Pemasungan konstitusional terhadap demokrasi (hak untuk dipilih) tidak hanya berhenti pada pemberlakuan parliamentary threshold tetapi juga adanya praktek presidential threshold. Presidential Threshold adalah ambang batas kepemilikan kursi di DPR atau raihan suara partai politik untuk mencalonkan presiden dan wakil presiden. Presidential threshold pertama kali diterapkan pada Pemilu 2004, pemilihan presiden secara langsung pertama di Indonesia. Saat itu, hanya partai politik atau gabungan partai politik yang memiliki minimal 15% jumlah kursi DPR atau 20% perolehan suara nasional yang bisa menyalonkan presiden. Hal ini diatur dalam UU nomor 23 tahun 2003. Selanjutnya, pada Pemilu 2009 ambang batas tersebut dinaikan menjadi minimal 20% jumlah kursi DPR atau 25% perolehan suara nasional dalam pemilu legislatif. Perubahan tersebut tertera dalam UU nomor 42 tahun 2008.

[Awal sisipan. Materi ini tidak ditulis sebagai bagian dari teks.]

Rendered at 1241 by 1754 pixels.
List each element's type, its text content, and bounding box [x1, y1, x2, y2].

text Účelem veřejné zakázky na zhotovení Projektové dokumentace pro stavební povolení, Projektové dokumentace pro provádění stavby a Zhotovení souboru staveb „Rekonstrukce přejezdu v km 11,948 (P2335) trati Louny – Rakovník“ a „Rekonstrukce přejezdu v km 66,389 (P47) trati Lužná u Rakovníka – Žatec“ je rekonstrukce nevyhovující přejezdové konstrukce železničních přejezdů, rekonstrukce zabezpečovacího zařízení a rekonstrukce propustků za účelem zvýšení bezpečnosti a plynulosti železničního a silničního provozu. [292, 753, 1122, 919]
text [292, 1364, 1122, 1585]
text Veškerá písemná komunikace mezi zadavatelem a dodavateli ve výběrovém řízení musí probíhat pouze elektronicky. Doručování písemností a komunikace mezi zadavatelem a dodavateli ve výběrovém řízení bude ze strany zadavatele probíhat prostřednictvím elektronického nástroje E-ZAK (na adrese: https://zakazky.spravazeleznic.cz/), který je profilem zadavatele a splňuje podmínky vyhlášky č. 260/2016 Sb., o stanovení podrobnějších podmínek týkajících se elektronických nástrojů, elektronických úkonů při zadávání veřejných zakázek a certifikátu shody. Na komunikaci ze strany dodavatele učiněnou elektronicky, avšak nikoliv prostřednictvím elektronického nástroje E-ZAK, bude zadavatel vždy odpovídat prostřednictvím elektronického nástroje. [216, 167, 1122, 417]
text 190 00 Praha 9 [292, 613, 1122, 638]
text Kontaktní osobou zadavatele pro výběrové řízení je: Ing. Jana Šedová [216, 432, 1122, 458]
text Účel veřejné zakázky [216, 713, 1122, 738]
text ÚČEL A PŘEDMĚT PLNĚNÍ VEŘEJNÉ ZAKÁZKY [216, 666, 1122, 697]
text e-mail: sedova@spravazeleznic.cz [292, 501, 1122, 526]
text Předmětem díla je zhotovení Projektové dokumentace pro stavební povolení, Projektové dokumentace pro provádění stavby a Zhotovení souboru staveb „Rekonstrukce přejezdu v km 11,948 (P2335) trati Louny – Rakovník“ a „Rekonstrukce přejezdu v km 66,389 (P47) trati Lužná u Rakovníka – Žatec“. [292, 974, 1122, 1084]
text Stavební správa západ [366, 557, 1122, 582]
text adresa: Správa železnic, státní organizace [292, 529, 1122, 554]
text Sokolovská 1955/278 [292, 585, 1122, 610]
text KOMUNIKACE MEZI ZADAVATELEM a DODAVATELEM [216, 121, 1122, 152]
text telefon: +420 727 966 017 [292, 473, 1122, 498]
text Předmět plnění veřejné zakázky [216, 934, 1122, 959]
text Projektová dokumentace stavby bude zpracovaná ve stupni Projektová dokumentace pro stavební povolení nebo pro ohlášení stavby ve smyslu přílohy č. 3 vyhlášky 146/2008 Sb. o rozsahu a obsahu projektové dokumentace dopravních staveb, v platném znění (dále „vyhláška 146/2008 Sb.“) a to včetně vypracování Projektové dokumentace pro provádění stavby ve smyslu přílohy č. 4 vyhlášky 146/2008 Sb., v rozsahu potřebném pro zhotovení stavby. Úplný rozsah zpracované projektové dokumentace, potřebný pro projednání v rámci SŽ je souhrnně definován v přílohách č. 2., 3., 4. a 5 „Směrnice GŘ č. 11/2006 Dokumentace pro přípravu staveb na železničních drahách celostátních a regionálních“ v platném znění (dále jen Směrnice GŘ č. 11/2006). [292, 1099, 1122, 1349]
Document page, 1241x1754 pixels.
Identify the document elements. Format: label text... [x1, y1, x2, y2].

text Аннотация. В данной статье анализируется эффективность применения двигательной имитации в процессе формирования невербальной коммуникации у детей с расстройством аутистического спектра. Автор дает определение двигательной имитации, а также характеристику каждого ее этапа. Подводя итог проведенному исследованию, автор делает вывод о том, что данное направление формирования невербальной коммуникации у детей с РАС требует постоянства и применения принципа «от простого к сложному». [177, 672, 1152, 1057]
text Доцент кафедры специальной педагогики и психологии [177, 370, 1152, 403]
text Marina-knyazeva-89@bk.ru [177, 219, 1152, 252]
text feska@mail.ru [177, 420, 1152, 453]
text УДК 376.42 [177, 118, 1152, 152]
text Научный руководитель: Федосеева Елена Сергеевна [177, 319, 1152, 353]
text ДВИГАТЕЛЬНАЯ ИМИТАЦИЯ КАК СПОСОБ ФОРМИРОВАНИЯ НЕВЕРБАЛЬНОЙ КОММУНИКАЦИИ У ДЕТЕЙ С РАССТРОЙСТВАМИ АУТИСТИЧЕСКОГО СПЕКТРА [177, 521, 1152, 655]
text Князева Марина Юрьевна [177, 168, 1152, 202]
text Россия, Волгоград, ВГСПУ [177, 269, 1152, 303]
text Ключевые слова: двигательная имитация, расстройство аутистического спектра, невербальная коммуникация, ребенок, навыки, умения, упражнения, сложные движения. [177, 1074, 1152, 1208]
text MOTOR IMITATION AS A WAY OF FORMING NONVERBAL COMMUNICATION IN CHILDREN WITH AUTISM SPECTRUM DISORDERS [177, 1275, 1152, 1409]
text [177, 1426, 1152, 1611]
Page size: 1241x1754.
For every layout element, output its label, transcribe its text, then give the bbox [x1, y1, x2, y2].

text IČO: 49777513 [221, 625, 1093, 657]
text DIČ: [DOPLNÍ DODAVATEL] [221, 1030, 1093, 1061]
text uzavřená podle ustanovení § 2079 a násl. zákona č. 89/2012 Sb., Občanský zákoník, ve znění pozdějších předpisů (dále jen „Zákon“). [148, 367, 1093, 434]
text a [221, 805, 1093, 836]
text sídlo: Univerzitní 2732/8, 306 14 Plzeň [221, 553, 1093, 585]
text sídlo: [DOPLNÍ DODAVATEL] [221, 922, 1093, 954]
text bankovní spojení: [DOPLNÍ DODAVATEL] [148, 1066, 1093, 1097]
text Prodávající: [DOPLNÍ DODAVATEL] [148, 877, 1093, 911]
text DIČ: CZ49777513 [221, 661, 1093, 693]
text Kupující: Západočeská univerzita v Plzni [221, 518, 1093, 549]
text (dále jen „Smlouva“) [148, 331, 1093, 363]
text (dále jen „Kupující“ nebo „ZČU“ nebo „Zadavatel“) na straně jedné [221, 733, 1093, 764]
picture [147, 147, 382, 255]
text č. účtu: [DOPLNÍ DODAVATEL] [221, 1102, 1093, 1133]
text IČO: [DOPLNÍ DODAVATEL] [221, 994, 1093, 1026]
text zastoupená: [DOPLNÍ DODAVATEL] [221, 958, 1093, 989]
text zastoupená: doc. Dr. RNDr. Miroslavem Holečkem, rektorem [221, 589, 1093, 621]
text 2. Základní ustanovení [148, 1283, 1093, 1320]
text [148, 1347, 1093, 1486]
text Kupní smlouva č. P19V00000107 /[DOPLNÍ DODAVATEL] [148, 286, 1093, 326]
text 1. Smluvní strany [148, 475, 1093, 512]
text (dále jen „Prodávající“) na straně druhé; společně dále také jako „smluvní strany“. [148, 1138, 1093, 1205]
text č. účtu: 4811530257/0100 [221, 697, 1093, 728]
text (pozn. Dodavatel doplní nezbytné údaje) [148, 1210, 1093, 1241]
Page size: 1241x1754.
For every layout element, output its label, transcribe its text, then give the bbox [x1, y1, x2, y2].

Karena praktek yang telah melampaui demokrasi an sich inilah maka calon-calon presiden dan wakil presiden yang potensial tidak mendapatkan pintu masuk. Aturan ambang batas pencalonan presiden atau presidential threshold akhirnya digugat pada Desember 2021. Gugatan tersebut berasal dari tiga pihak, dan salah satunya mantan Panglima TNI Gatot Nurmantyo. Ia meminta MK membatalkan ketentuan Pasal 222 UU Nomor 7 Tahun 2017. Pasal tentang ambang batas itu dinilai telah menghilangkan hak konstitusional setiap warga untuk mencalonkan diri sebagai pemimpin bangsa. Selain oleh Gatot. mantan Menteri Koordinator Kemaritiman Rizal Ramli, Ketua Komisi Pemberantasan Korupsi (KPK) M. Busyro Muqoddas, hingga mantan Menteri Keuangan M. Chatib Basri. Namun, seluruh gugatan itu ditolak. Sekalipun ditolak, hal itu tak menyurutkan spirit sejumlah pihak untuk menguji ketentuan tentang presidential threshold terhadap konstitusi karena hal itu dinilai sebagai pemasungan demokrasi.